TASK MATERIAL
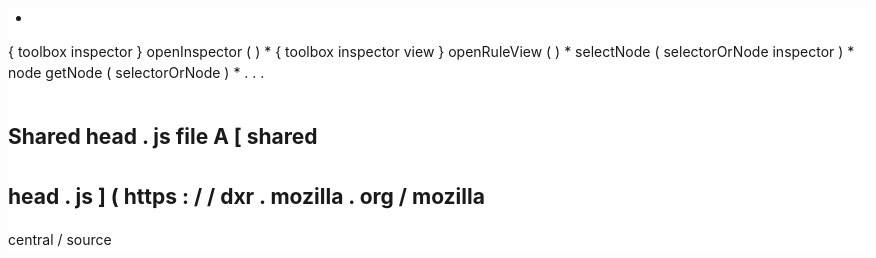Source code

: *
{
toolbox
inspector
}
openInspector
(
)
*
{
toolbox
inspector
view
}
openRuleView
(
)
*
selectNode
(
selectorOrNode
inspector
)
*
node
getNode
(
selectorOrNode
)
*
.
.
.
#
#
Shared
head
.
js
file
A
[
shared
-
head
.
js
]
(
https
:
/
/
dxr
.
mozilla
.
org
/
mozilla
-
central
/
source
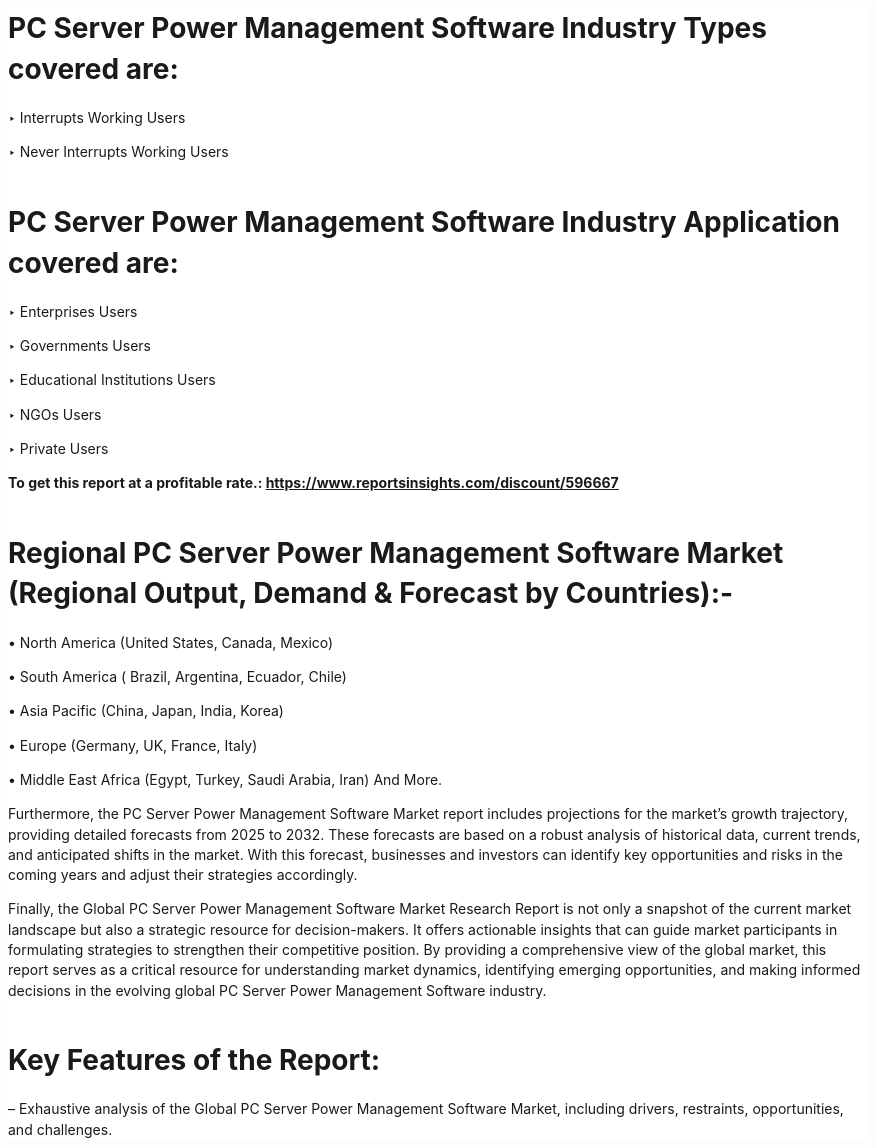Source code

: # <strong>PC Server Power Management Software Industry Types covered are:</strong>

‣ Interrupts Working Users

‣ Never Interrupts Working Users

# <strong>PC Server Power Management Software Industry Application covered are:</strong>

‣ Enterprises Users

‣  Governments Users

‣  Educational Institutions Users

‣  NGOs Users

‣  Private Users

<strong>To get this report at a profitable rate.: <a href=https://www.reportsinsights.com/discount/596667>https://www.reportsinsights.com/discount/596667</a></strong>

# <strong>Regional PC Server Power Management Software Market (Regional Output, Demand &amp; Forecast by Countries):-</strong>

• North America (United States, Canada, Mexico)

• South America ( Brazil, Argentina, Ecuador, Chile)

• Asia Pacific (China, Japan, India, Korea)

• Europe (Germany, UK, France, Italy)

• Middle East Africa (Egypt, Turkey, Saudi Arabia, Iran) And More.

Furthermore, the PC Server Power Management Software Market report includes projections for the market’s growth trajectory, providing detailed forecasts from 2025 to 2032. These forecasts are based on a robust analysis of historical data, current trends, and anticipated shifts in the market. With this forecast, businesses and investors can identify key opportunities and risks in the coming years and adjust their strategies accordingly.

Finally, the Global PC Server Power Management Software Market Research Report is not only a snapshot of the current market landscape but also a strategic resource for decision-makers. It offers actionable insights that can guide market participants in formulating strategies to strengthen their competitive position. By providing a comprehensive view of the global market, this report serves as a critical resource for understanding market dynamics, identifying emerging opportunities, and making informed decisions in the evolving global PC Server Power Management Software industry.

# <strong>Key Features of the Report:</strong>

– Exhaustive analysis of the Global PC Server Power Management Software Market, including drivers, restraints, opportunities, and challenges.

...

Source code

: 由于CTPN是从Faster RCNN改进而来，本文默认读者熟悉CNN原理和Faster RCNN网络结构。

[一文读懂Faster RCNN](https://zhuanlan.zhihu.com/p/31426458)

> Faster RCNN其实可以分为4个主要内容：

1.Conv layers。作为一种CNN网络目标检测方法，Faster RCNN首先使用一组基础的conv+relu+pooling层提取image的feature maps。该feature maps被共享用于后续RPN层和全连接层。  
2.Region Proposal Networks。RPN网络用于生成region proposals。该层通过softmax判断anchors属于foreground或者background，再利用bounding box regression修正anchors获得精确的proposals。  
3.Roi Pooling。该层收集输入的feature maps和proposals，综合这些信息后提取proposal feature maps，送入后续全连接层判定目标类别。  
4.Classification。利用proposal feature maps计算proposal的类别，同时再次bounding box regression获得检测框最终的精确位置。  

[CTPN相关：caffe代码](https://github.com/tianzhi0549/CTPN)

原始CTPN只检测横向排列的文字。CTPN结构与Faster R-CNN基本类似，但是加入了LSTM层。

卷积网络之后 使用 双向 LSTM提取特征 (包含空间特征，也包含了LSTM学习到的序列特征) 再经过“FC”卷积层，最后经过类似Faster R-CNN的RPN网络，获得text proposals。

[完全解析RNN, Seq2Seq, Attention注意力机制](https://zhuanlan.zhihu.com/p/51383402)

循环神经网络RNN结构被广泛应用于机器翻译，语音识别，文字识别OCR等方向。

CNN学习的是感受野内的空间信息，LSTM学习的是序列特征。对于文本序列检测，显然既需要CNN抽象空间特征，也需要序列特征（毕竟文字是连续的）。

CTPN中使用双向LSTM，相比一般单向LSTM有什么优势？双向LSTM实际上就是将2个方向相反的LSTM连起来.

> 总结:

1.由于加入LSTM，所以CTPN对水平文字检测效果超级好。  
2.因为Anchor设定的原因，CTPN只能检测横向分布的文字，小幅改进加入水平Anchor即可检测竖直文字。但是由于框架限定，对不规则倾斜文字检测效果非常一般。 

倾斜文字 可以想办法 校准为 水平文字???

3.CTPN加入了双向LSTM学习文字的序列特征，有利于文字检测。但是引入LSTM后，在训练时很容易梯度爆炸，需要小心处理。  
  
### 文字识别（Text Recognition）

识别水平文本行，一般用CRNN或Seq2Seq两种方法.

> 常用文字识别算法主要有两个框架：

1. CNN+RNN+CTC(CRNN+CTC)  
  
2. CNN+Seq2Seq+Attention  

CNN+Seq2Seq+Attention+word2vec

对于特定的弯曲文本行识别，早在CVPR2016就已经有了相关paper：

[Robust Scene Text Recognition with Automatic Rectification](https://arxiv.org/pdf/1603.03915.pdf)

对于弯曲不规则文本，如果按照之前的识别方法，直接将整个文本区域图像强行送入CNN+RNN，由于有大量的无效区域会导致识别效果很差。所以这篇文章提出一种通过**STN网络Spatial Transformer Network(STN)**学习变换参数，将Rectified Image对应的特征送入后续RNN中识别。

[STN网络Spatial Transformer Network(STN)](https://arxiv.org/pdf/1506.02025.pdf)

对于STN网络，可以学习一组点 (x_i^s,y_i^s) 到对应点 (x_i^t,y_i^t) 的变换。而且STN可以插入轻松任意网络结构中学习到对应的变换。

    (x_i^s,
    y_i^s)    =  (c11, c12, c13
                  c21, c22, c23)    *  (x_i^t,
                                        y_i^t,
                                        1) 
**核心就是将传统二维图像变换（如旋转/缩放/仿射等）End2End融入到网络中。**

--

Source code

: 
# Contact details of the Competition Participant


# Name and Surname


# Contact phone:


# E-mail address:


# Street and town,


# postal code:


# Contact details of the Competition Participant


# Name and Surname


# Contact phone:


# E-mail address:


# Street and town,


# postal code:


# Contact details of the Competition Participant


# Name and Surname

WHAT YOU ARE ASKED TO DO
Locate every line in the data above that contains the string "zhihu" and copy each one out. Case matters.

EXERCISE OUTPUT
[一文读懂Faster RCNN](https://zhuanlan.zhihu.com/p/31426458)
[完全解析RNN, Seq2Seq, Attention注意力机制](https://zhuanlan.zhihu.com/p/51383402)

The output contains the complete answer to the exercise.